STUDY TEXT —
.....

Use a sabre saw with a fine tooth blade. Not a a real fine metal cut.ting blade, but a relatively fine wood cutting type. Rub it with a wax candle and continue to do that while cutting. Use a slow speed and keep the preassure on. Don't let it get hot and melt the plastic. If yo have a tight turn, switch to a blade that is narrow front to back. You can block sand the edge smooth after cutting to eliminate any stress cracks.
 
I can help you with this, being my old line of work, all we did was cut plexiglass all day. You can do it by hand, and is really the safest way.

Put your old window on the new sheet and trace it out. And then get a plexiglass cutting tool ( you can get one of these at Lowes or Home Depot ) and with the first cut, slowly score just inside of your line the first time, and then do it again, and as you get deeper with your cut, you can increase the speed and the pressure on your plexi. If you are using 1/4 inch, this can be done in about 5 or six passes. Then Bring you scored line to the edge of the table, and start at one end, and just start snapping it all the way across, Then to preety up your edge, use a propane torch in the rough edge, not to close, and just heat it till it is smooth, just keep the heat moving.

The glass you buy comes 4x8 sheets or you can buy a half sheet. Just utilize the piece you buy, and if you have to draw it out a couple times, ( might just mess the first one up ) then you can try it again.

Or you can just take it to a glass/ plexiglass store which specializes in car's , bathrooms etc etc, and take them the piece off the boat, and have them do it for you.

Good Luck

Dan
 
Dan .... what is the best way to bend .080 plexi? The supplier told me that it takes 280 degrees of heat to make the plexi bendable. Thanks.
 
EZ,

This is what we used to make 90 degree bends

http://www.professionalplastics.com...t/00/Strip-Heaters---For-heat-bending-acrylic

and for other kinds of bend, we used a heat gun. Just make sure you keep constant heat and distribute it evenly along the place you want to bend!!

I have hear of a household oven being used, like for making the bends in a Venturey windshield on a boat, coarse it can't be too big, unless you use a pizza oven at Domino's or something....LOL.

What are you wanting to bend???

And I highly recommend anyone who wants to do any work with the acrylic, try to get the " Acrylic Plus " as I spoke off in the EZ2CY thread, if you can get yours hands on a sheet. Cyro Plastics is the manufacture of the " Plus " but if you get in touch with Cyro, and get the name of the closest distributer to you, they will probably sell you a single sheet if you do the footwork.

.....

EXERCISE TASKS —
**1.** Answer these from the plexiglass discussion:
(a) What should the saw blade be rubbed with while cutting?
(b) About how many passes does scoring 1/4 inch plexiglass take?
(c) What was used for bends other than 90 degree bends?
**2.** Please repeat the plexiglass discussion word for word, from "Dan .... what" up to and including "wanting to bend???".

SOURCE MATERIAL —
.....

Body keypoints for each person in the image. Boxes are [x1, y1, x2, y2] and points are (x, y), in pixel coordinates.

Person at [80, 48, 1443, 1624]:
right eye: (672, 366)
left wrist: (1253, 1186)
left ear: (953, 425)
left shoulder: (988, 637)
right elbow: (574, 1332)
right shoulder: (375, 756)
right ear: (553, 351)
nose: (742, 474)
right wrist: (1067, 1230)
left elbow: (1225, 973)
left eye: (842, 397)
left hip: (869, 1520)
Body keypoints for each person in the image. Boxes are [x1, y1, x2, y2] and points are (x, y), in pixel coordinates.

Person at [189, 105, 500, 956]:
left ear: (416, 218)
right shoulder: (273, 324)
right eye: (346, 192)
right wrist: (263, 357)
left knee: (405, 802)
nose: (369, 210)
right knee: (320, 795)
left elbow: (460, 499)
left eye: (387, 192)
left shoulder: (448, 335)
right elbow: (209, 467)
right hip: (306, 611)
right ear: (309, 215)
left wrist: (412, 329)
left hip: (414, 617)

.....

OUTPUTS IN ORDER —
**1.**
(a) A wax candle.
(b) About 5 or six passes.
(c) A heat gun.

**2.**
Dan .... what is the best way to bend .080 plexi? The supplier told me that it takes 280 degrees of heat to make the plexi bendable. Thanks.
 
EZ,

This is what we used to make 90 degree bends

http://www.professionalplastics.com...t/00/Strip-Heaters---For-heat-bending-acrylic

and for other kinds of bend, we used a heat gun. Just make sure you keep constant heat and distribute it evenly along the place you want to bend!!

I have hear of a household oven being used, like for making the bends in a Venturey windshield on a boat, coarse it can't be too big, unless you use a pizza oven at Domino's or something....LOL.

What are you wanting to bend???